- _ARBEITSAUFTRAG 1_
Welche Sprache spielt laut dem Text über Ausspracheprobleme in einer Fremdsprache bei beiden Problemgruppen die entscheidende Rolle?
- _ARBEITSAUFTRAG 2_
Entnehmen Sie dem Text über Ausspracheprobleme den Wortlaut zwischen „1)  [d] [j] [b] [h]“ und „Gruppen die gleiche.“, beide Stellen eingeschlossen.
- _ARBEITSAUFTRAG 3_
Setzen Sie den Text über Ausspracheprobleme im Deutschen im Anschluss an seinen letzten Satz fort.

2. Ausspracheprobleme: Können Sie helfen ?

Ausspracheprobleme in einer Fremdsprache zerfallen in zwei große Gruppen: Schwierigkeiten bei der Artikulation, die zu phonetischen Fehlern führen, und andererseits Schwierigkeiten mit ungewohnten Lautfolgen auch bei unproblematischen Einzellauten; letztere würde man wohl als phonologische Probleme auffassen. Bei beiden spielt die Ausgangssprache – in aller Regel wird das die Muttersprache sein – die entscheidende Rolle. Dieser Abschnitt befasst sich nun zunächst mit der Artikulation. (Man beachte, dass bei manchen Fragen durchaus mehrere der angebotenen Antworten richtig sein können.)

2.01 Den meisten ausländischen Lernern erscheint das deutsche [R] als einer der schwierigsten Laute; viele artikulieren es an einer falschen Stelle. Welche der angebotenen Lösungsmöglichkeiten entspricht der korrekten Reihenfolge der Laute gemäß ihrer Artikulationsstelle von hinten —> vorn?

1)  [d] [j] [b] [h] [R]
2)  [j] [R] [h] [b] [d]
3)  [b] [d] [h] [j] [R]
4)  [h] [R] [j] [d] [b]

2.02 Ein zweites Problem bei der Artikulation des deutschen R besteht darin, dass der mit dem Buchstaben R geschriebene Laut selbst in der dt. Standardaussprache unterschiedlich realisiert wird. Hierauf bezieht sich die nächste Aufgabe: Markieren Sie jedes der folgenden Wörter in genau einer der vier Gruppen, und zwar so, dass in der ersten diejenigen Wörter markiert sind, in denen das R am deutlichsten artikuliert wird, und in der letzten diejenigen, in denen es am schwächsten zu hören ist. (Orientieren Sie sich im Zweifelsfall nicht an der Hochsprache, sondern an dialektfreier Umgangssprache.)

Zur Kontrolle: Bei richtiger Lösung ist die Zahl der Buchstaben in allen 4 Gruppen die gleiche.

- _EXTRAHIERTE DATEN_

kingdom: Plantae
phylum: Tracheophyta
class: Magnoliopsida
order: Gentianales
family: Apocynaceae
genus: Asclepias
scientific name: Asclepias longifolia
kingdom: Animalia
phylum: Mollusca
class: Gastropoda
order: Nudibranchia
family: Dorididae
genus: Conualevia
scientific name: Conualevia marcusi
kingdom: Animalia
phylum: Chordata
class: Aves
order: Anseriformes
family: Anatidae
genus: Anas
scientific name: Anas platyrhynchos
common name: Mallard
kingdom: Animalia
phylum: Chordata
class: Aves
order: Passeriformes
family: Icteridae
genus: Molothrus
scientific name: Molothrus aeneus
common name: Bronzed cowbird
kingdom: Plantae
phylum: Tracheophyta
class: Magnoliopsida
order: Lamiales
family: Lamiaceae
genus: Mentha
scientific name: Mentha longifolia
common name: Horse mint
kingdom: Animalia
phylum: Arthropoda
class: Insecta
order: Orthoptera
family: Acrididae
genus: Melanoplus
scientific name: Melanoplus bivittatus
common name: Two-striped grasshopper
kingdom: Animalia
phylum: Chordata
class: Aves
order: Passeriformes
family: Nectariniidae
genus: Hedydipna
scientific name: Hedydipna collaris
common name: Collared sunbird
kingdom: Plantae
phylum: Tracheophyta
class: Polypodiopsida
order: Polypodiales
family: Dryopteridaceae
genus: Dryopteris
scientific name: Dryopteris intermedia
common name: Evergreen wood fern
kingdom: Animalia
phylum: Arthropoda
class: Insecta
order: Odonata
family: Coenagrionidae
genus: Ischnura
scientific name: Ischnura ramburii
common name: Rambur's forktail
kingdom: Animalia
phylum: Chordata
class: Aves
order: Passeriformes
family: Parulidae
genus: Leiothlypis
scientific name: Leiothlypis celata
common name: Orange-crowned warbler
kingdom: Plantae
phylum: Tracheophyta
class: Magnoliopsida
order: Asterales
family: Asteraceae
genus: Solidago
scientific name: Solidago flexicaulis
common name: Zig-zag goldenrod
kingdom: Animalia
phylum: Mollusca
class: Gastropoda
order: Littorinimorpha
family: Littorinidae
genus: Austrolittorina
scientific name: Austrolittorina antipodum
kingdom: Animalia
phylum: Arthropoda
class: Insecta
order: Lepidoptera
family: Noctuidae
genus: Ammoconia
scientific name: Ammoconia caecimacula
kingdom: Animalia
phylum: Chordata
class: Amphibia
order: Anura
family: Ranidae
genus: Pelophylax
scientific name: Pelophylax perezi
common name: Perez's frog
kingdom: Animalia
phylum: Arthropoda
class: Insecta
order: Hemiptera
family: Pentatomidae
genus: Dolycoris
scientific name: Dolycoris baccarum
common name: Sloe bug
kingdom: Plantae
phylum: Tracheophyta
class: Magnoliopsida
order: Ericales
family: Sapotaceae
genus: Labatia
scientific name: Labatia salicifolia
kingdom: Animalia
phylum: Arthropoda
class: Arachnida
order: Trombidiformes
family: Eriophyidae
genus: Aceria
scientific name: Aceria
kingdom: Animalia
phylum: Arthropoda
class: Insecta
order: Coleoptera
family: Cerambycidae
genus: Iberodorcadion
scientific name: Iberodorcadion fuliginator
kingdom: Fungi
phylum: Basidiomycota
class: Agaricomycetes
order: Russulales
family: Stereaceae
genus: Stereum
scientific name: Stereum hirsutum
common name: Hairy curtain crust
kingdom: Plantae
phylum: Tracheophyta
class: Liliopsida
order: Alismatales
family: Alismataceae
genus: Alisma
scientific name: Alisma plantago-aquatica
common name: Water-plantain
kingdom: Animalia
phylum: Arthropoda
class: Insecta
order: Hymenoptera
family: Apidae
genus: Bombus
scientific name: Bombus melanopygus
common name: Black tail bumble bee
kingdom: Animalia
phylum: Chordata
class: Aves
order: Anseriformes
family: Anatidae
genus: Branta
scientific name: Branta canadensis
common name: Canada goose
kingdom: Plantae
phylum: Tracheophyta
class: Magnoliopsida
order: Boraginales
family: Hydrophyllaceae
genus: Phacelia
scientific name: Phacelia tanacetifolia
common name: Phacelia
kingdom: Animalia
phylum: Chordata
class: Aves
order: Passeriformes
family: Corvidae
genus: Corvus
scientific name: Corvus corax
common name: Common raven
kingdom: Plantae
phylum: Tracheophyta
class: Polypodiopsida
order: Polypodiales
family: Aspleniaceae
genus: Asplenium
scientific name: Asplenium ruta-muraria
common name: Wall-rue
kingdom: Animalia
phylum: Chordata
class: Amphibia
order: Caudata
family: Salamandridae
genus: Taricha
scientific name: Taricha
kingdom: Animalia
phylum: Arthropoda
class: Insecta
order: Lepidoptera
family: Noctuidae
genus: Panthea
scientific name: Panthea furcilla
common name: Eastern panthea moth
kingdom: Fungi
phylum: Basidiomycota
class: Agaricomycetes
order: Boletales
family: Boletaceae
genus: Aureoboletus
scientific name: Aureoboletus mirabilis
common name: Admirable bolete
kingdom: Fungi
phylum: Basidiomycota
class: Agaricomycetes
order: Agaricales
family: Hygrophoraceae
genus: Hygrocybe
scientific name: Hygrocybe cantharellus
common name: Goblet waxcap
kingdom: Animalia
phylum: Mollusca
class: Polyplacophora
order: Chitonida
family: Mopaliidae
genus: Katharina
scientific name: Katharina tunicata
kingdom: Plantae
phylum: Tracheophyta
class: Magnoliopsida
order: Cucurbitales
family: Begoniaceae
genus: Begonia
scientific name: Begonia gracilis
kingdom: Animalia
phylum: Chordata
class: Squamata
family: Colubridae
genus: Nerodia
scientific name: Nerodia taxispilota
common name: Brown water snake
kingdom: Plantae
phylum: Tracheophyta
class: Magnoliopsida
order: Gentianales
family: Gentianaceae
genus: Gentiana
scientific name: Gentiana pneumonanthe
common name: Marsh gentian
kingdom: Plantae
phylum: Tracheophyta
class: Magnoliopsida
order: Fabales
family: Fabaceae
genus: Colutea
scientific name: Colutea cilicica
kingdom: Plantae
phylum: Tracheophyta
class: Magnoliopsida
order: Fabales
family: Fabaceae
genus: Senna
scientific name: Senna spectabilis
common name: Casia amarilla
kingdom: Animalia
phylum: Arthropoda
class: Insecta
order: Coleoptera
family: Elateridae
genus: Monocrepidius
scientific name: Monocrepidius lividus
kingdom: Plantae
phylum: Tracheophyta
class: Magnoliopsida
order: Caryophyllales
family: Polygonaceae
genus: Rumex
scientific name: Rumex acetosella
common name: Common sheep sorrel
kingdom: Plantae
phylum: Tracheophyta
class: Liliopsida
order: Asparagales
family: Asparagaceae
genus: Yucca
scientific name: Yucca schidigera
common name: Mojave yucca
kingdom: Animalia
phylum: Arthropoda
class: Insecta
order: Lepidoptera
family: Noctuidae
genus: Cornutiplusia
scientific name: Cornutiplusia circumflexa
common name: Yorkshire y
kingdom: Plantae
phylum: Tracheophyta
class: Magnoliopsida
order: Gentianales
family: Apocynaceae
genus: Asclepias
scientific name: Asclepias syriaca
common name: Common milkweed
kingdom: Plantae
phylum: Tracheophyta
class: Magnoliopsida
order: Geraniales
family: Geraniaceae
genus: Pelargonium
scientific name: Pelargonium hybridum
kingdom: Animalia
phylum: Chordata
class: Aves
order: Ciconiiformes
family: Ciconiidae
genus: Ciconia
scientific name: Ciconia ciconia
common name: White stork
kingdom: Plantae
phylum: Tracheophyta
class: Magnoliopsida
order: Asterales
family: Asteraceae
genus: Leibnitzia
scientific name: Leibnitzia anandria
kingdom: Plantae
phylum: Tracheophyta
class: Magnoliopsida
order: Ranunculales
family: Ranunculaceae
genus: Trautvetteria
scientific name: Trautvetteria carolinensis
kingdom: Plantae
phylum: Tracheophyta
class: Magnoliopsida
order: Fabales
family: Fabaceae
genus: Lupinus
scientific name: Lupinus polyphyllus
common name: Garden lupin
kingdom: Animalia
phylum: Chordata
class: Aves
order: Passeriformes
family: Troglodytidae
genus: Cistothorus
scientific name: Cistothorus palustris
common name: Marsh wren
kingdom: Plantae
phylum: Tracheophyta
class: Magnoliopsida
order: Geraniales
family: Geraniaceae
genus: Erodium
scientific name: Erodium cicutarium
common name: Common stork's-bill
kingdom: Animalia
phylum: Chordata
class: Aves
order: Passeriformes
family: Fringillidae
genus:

- _SCHRIFTLICHE ANTWORT 1_
Die Ausgangssprache, in aller Regel die Muttersprache.

- _SCHRIFTLICHE ANTWORT 2_
1)  [d] [j] [b] [h] [R]
2)  [j] [R] [h] [b] [d]
3)  [b] [d] [h] [j] [R]
4)  [h] [R] [j] [d] [b]

2.02 Ein zweites Problem bei der Artikulation des deutschen R besteht darin, dass der mit dem Buchstaben R geschriebene Laut selbst in der dt. Standardaussprache unterschiedlich realisiert wird. Hierauf bezieht sich die nächste Aufgabe: Markieren Sie jedes der folgenden Wörter in genau einer der vier Gruppen, und zwar so, dass in der ersten diejenigen Wörter markiert sind, in denen das R am deutlichsten artikuliert wird, und in der letzten diejenigen, in denen es am schwächsten zu hören ist. (Orientieren Sie sich im Zweifelsfall nicht an der Hochsprache, sondern an dialektfreier Umgangssprache.)

Zur Kontrolle: Bei richtiger Lösung ist die Zahl der Buchstaben in allen 4 Gruppen die gleiche.

- _SCHRIFTLICHE ANTWORT 3_
1)  Poltergeist
2)  Argument
3)  klar
4)  Rahmen
5)  Amateur
6) war
7) besser
8) nur
9) Krach
10) Moral
11) Vater
12) geworfen
13) Bier
14) Nachbar
15) Kragen
1)  Poltergeist
2)  Argument
3)  klar
4)  Rahmen
5)  Amateur
6) war
7) besser
8) nur
9) Krach
10) Moral
11) Vater
12) geworfen
13) Bier
14) Nachbar
15) Kragen
1)  Poltergeist
2)  Argument
3)  klar
4)  Rahmen
5)  Amateur
6) war
7) besser
8) nur
9) Krach
10) Moral
11) Vater
12) geworfen
13) Bier
14) Nachbar
15) Kragen
1)  Poltergeist
2)  Argument
3)  klar
4)  Rahmen
5)  Amateur
6) war
7) besser
8) nur
9) Krach
10) Moral
11) Vater
12) geworfen
13) Bier
14) Nachbar
15) Kragen

2.03 Auch der <ng> geschriebene Laut des Deutschen bereitet vielen Ausländern Schwierigkeiten, und er wird dann oft durch [n] ersetzt. Welche als Hilfestellung gedachten Hinweise zur Artikulation des <ng>-Lautes im Gegensatz zu [n] sind von der Sache her richtig?

1)  Üb es am besten zuerst, indem Du Dir die Nase zuhältst.
2)  Schau zur Kontrolle in den Spiegel; den Unterschied zwischen <an> und <ang> kann man sehen !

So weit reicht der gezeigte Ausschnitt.